Sarah’s inner monologue: Wait, she totally has a valid reason for doing something that was kind of dumb? And it fits with her character, and isn’t some spastic effort to make the character more quirky? It’s… understandable? Sympathetic?
Jesus Flapjack. I can’t handle this kind of blatant stomping on my expectations. They make the book all good and hard to put down and shit.
Sarah to her inner monologue: Shut up and read.
Lori Borrill: Yeah.
Not only was the plot twisty and active and full of unexpected turns, but it kept a level of humor and joy to it, even when the characters were dealing with some painful shit. It could have been maudlin, but the heroine’s “Get up and get over it” attitude paired with the hero’s determination to help people professionally and personally combined with the plot made for a road-trip based romance that was fun, but packed an emotional wallop.
The other part I truly enjoyed was the heroine’s frankness, not only about her own history and the true lows she sank to personally at the hands of shitful people in her life, but about her sexuality and her enjoyment of sex. She likes sex, she’s attracted to Rick, and she has no shame about that. She’s terribly realistic, both as a character and in the way she views her own life: she knows what hard rock bottom is like, and since she’s been there already, facing it again means she knows how to build back herself up again.

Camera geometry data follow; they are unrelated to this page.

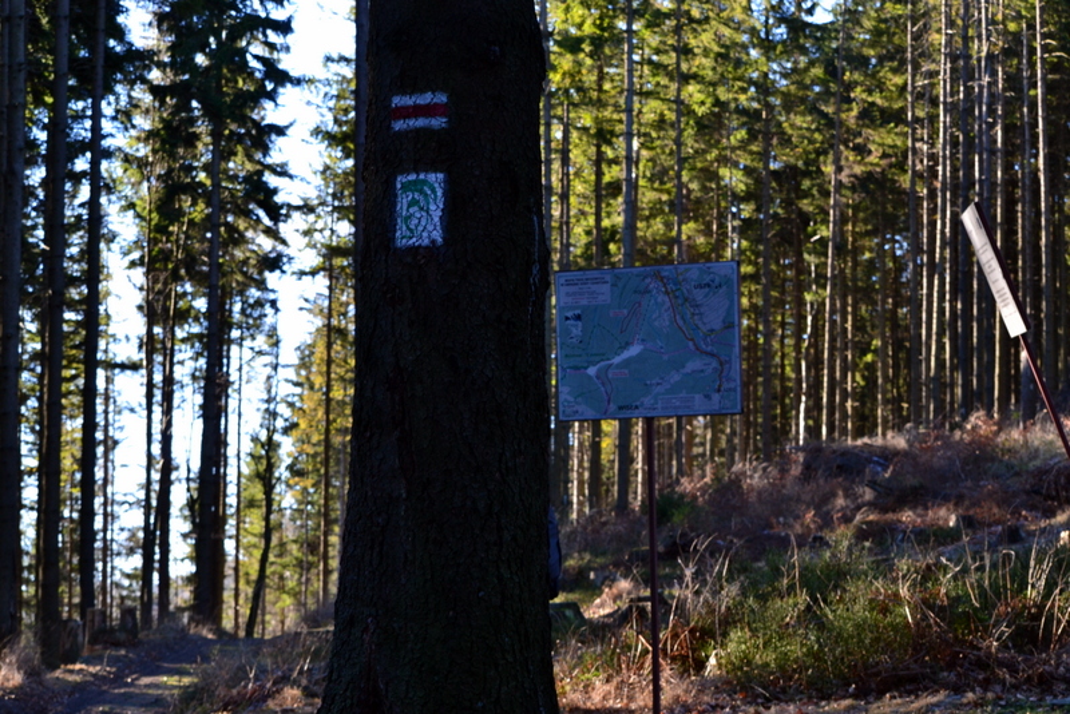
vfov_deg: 16.6
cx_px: 535
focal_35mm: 82
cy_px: 357
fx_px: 2453
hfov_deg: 24.6
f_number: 8
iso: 400
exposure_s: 1/80
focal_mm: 55
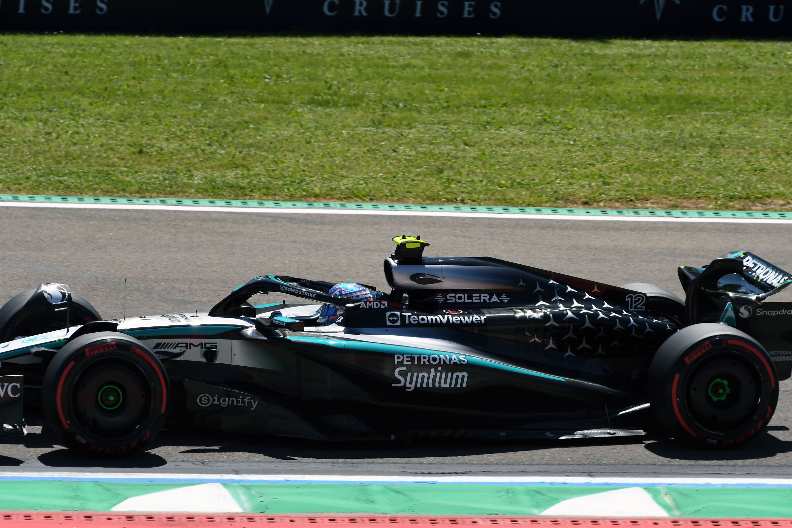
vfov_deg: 3.3
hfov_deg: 4.9
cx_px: 396
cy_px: 264
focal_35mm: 420
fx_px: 9239
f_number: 5.6
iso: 400
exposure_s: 1/2500
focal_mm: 280
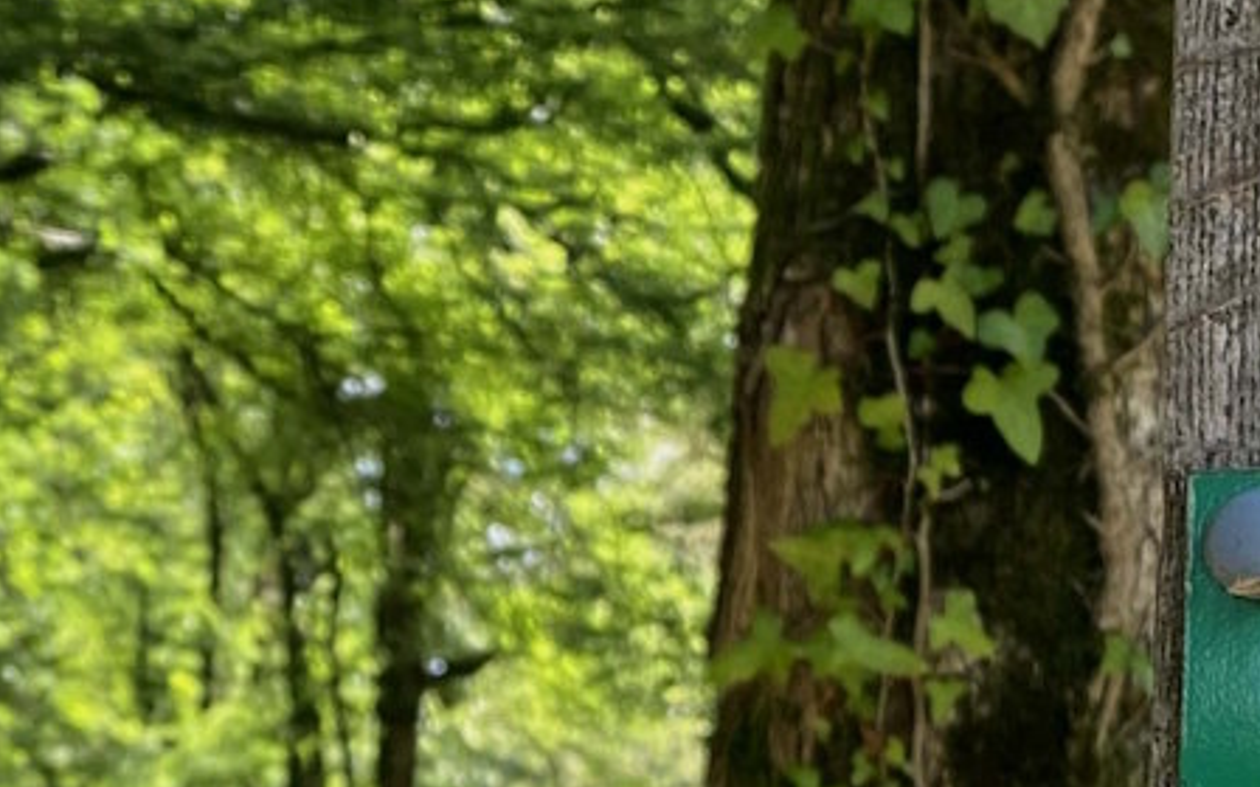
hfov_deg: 17.6
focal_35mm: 117
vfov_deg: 11.0
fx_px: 4018
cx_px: 188
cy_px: 935
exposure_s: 1/144
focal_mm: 4.25
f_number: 1.8
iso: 32
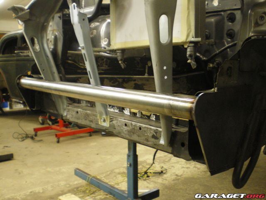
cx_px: 133
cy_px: 100
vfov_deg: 37.7
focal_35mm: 38
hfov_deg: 49.0
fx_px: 292
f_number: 3.1
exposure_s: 1/30
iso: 400
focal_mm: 6.3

But that rock bottom is part of why I can’t give the book an A. Jessica suffers because of the behavior of some people who really ought to have been looking out for her and not their own best interests, and in the end, I didn’t think they’d truly received any kind of come-uppance. Not satisfactorily enough. Yes, I just finished saying that she as a character was very realistic, and certainly there’s only so much she herself can do to these people aside from moving as far away from them as possible, but in the epilogue, it seemed that she’d forgiven or at the least still spoke with one person in particular who had behaved so horribly I was astounded Jessica, as ballsy as she was, would put up with having that person in her life for one more minute.

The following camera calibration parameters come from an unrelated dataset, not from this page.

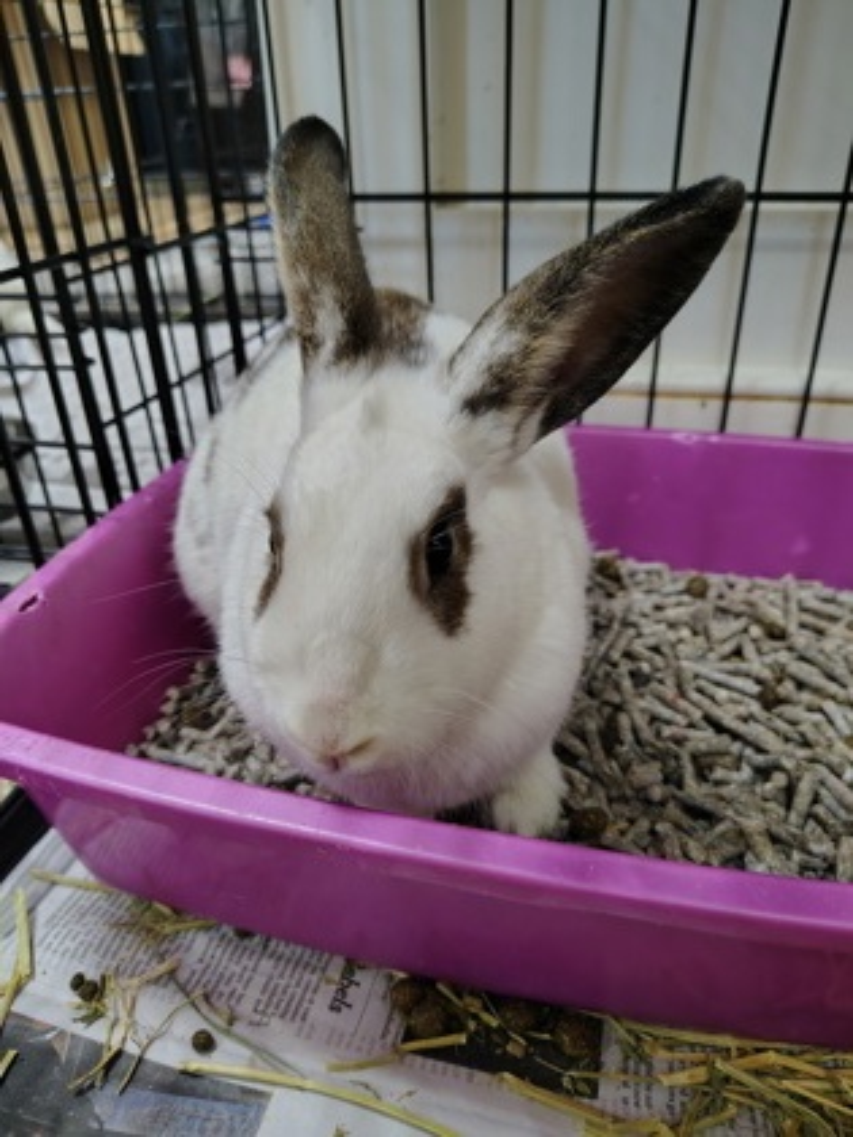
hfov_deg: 56.8
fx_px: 789
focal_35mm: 24
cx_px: 426
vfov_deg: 71.6
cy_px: 568
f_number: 1.8
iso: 889
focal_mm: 5.56
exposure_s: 1/60
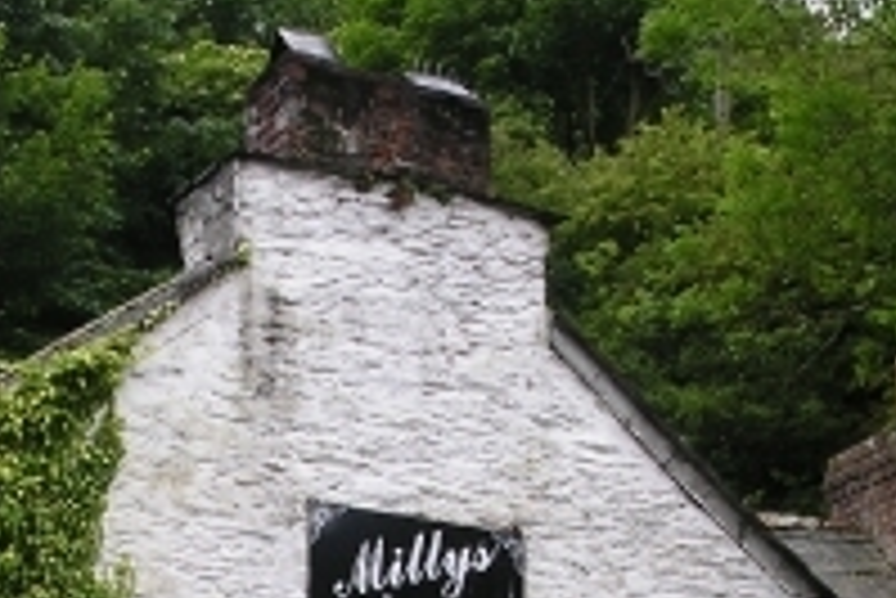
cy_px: 870
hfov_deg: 17.1
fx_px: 2964
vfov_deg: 11.1
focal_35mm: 119
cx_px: 185
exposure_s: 1/90
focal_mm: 7.8
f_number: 5.6
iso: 100
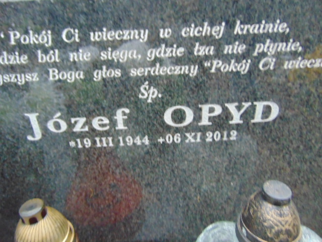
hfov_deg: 69.4
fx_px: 233
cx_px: 161
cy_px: 121
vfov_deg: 54.9
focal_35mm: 25
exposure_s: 1/40
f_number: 3
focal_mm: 4.5
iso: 640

Of course, that causes me to question what I expect from a happy ending - not only do I want the hero and heroine to have a marvelous ending, but I want the bad guy to get it and get it good. I want people who behave abominably to get handed back to them the full effect of their behavior, or at least a good 60% of it. That might be the true fantasy of romance for me - I fully believe that happiness and romance and healing and hot sex happen to people now, in the past, in the future, on distant planets, in carriages, in cold lakes, for God’s sake, and anywhere in between. I totally buy that and pay retail. But the true fantasy of a romance for me as a reader is the restoration of order and the conclusion of the morality play within the romance narrative, where the good guy gets an orgasm (and the girl too, obviously) and the bad guy gets gloom, despair, agony, pain, and really fiery hemorrhoids.
I of course question whether my expectations - and my inner monologue - are placing unfair demands on the story. After all, Jessica is fabulously real, ballsy, courageous, and unbelievably strong. Should be plenty to be happy about, right? But her apparent continued relationship with relatives who caused her a whole bucket of hurt out of pure selfishness and arrogance causes me to question the overall happiness of her future, which is a shame because Jessica and Rick are a marvelous couple to read about and road trip with. My minor quibble about the ending aside, this book is great big heaping piles of sexy, 75 mph fun.